CHP İzmir İl Başkanı’nın bununla ilgili tek bir kelimesi var mı? İl Başkanı bu olaya inanmış olsa bununla ilgili konuşur, ama inanmıyor. Bu olayın gerçek olabileceğini biliyor. Maalesef bu hanımefendi CHP’li belediyeler içerisinde çürük elma çıktı. İsterse mahkemeye versin beni, ama CHP’yi temsil edemiyor. Yapmıştır, yapmamıştır bilemem ama sürekli bir belediye bşakanı niye parayla pulla gündeme gelir? Ben neye kızıyorum? Serdar Aksoy’un mahkemesi devam ediyor. Tutuklandı, serbest bırakıldı ama göreve dönemiyor. Burak Oğuz’u terör suçundn görevden aldılar. Burak Oğuz ve Serdar Aksoy için sistem hızlı işliyor, neden bu hanımefendi için işlemiyor? Ufacık bir şeyde soruşturma açan savcılık neden bu kadar yavaş davranıyor?
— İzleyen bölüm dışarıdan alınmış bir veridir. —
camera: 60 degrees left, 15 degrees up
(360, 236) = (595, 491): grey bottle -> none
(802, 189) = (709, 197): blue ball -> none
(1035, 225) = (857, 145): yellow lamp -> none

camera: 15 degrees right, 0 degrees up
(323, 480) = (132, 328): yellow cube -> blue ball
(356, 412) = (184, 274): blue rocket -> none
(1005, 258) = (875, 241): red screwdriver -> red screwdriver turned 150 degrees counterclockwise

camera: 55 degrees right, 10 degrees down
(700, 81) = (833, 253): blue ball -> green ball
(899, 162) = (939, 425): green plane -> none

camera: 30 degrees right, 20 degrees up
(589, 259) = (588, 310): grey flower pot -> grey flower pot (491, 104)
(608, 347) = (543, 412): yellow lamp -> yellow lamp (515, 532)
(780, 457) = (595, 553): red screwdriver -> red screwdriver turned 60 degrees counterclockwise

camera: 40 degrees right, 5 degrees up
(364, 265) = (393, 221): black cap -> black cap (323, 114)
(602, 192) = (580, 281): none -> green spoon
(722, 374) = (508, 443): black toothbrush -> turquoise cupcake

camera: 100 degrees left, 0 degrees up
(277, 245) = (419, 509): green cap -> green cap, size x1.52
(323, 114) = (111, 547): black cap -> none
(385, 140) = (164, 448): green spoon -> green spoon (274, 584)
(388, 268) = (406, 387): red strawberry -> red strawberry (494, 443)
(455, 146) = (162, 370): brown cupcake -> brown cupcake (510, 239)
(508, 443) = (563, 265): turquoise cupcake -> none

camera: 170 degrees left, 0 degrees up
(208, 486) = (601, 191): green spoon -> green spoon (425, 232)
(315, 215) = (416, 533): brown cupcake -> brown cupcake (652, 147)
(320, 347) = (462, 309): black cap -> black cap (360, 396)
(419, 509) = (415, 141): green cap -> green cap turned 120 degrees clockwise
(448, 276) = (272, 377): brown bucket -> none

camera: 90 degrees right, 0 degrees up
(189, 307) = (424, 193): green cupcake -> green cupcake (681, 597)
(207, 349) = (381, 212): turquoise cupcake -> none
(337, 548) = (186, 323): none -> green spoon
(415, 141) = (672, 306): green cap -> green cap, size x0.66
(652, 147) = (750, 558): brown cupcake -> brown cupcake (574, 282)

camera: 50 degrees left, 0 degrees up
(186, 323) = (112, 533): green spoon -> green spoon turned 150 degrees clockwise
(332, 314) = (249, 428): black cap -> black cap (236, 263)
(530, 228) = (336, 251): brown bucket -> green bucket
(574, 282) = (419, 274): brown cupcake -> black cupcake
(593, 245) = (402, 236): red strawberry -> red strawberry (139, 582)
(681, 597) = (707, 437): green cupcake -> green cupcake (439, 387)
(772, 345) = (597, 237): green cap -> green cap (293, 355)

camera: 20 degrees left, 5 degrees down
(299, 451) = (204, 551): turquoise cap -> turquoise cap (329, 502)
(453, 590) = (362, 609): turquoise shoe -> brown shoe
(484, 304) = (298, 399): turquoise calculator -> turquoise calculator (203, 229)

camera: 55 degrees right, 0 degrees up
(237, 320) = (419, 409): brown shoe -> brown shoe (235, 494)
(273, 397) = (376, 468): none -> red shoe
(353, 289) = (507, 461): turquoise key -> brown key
“KARABURUNLULAR BELEDİYEYE VERGİ YATIRMASIN”
Ben Karaburunlulara şu öneriyi veriyorum: Belediyeye vergi yatırmasınlar. Allah muhafaza paranın nereye gittiği belli değil. Paranın nasıl harcandığını bilmiyoruz. Bir plajdan 581 bin lira ortadan kaybolup, dava açtıktan sonra ortaya çıkıyorsa düşünemiyorum artık. Paramızı kime emanet edeceğiz? Karaburunlulara sesleniyorum, tercihlerinizi lütfen a partili b partili olarak kullanmayın. İnanmadığınız, ekonomik olarak zayıf bir belediye başkanı adayına oy vermeyin.